JPMorgan reported deep losses on mortgage and credit card loans in the fourth quarter, dashing hopes that consumer credit is on the mend and sending the bank's shares down 2.1 percent.
Quarterly profit soared to $3.3 billion, topping Wall Street expectations, but analysts had been hoping for signs that the bank's credit costs were leveling off or even starting to fall.
In a conference call with investors, Chief Executive Jamie Dimon said, "We don't know when the recovery is." JPMorgan is the first of the major banks to report fourth-quarter numbers, and its results may bode ill for competitors.
Investors were keen to hear JPMorgan's forecast for 2010, and its projections were hardly sunny.
Asked about the outlook for the economy, Dimon said, "There are some good signs out there, but we don't know." The New York-based bank's overall quarterly profit amounted to 74 cents a share, beating analysts' average estimate of 61 cents, according to Thomson Reuters I/B/E/S.
Year-earlier earnings were $702 million, or 6 cents a share. Revenue, excluding assets that have been packaged into bonds and largely sold to investors, totaled $25.2 billion, falling short of analysts' average forecast of $26.8 billion.
JPMorgan shares were down 2.1 percent to $43.75 in morning trading. Shares of other major banks were also lower, weighing on the broader market.
"The logic is, as goes JPMorgan, so goes the rest of the banks," said Matt McCormick, portfolio manager and banking analyst at Bahl & Gaynor Investment Counsel in Cincinnati.
The bank's large mortgage and credit card businesses have seen rising credit costs in the last year, offset only by record investment banking revenue.
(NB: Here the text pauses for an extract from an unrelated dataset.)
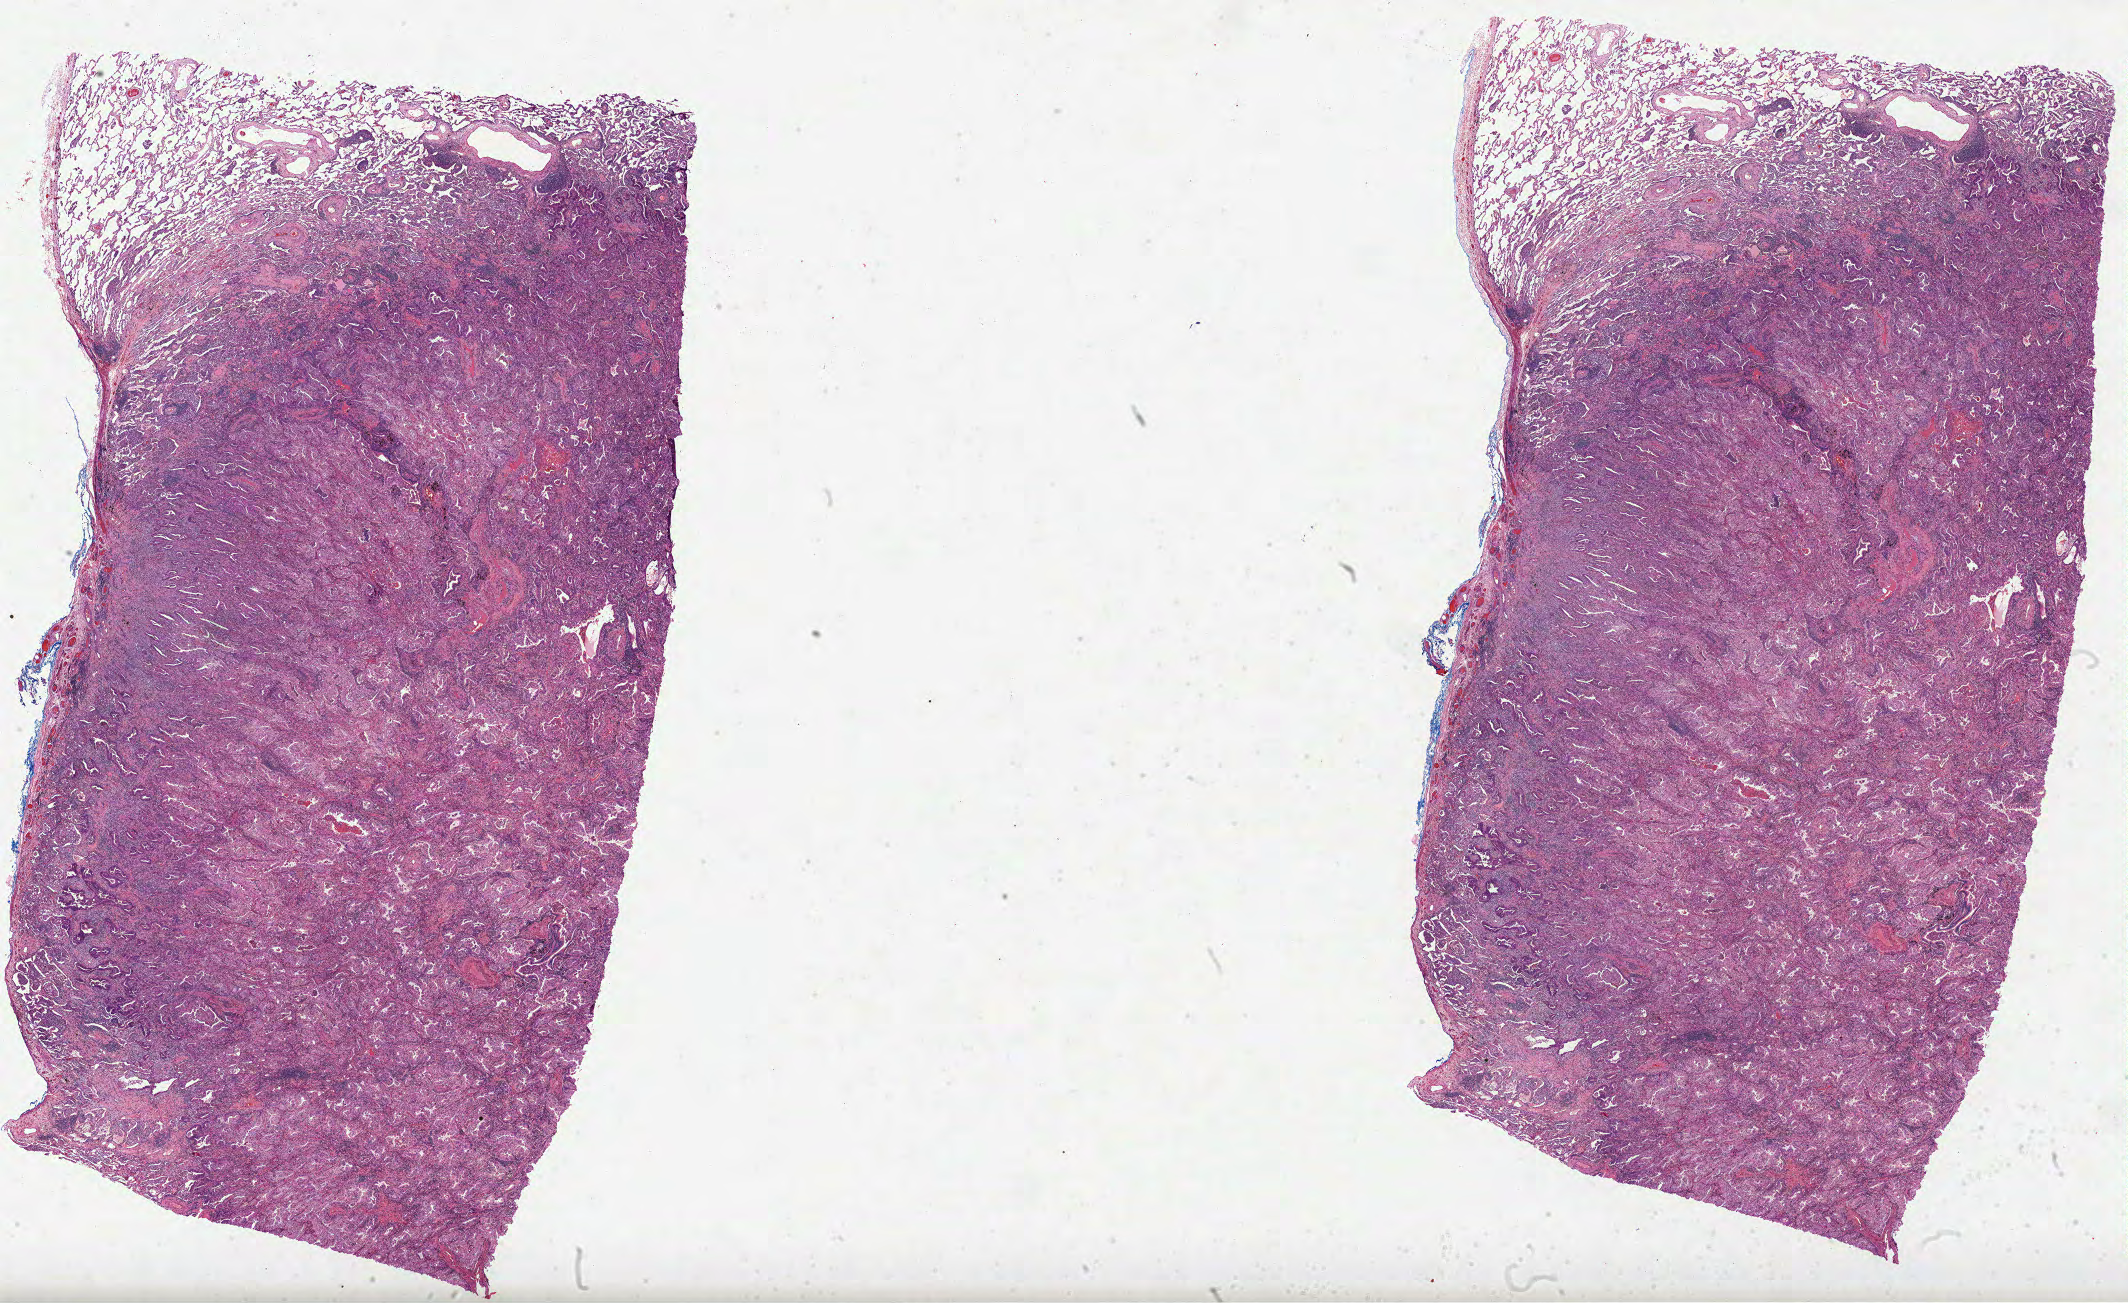
Hematoxylin and eosin (H&E) stained whole-slide image — shown as a low-resolution overview of the whole scanned area (about 34.3 x 21.0 mm). Formalin-fixed paraffin-embedded (FFPE) diagnostic section. Lung, primary tumour sample. Male patient; age at initial diagnosis 84 years.
Pathologic diagnosis: Acinar cell carcinoma (lower lobe, lung). Laterality: left. AJCC pathologic stage: IB (7th edition).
JPMorgan said it set aside $4.2 billion to cover mortgage losses in the fourth quarter, up $653 million from the same quarter a year earlier.
Loan loss reserves in its commercial banking unit increased to $494 million from $190 million.
Prime mortgage net charge-offs -- loans the bank does not expect to be repaid -- soared to $568 million, or an annualized 3.81 percent of the book, from $195 million, or 1.2 percent, a year earlier.
The bank wrote off loans at a 9.33 percent annualized rate during the quarter, up from 5.56 percent a year earlier but down from 10.3 percent in the 2009 third quarter.
Investment banking generated a fourth-quarter profit of $1.9 billion, compared with a loss of $2.4 billion a year earlier but down 1 percent from the third quarter. Fixed-income trading volume fell from the third quarter.
"JPMorgan is the bellwether, it is the best, most well-capitalized, best-managed bank," said Jamie Cox, managing partner at Harris Financial Group in Colonial Heights, Virginia.
"You would hope they'd be the first bank to be able to begin the process of paring down loan loss reserves." JPMorgan's credit losses could indicate further trouble for Citigroup Inc, which reports quarterly results on Tuesday, and Bank of America Corp, which reports on Wednesday.
Both banks have large consumer exposure. Bank of America shares fell 3 percent to $16.31, while Citi shares fell 1.4 percent to $3.46.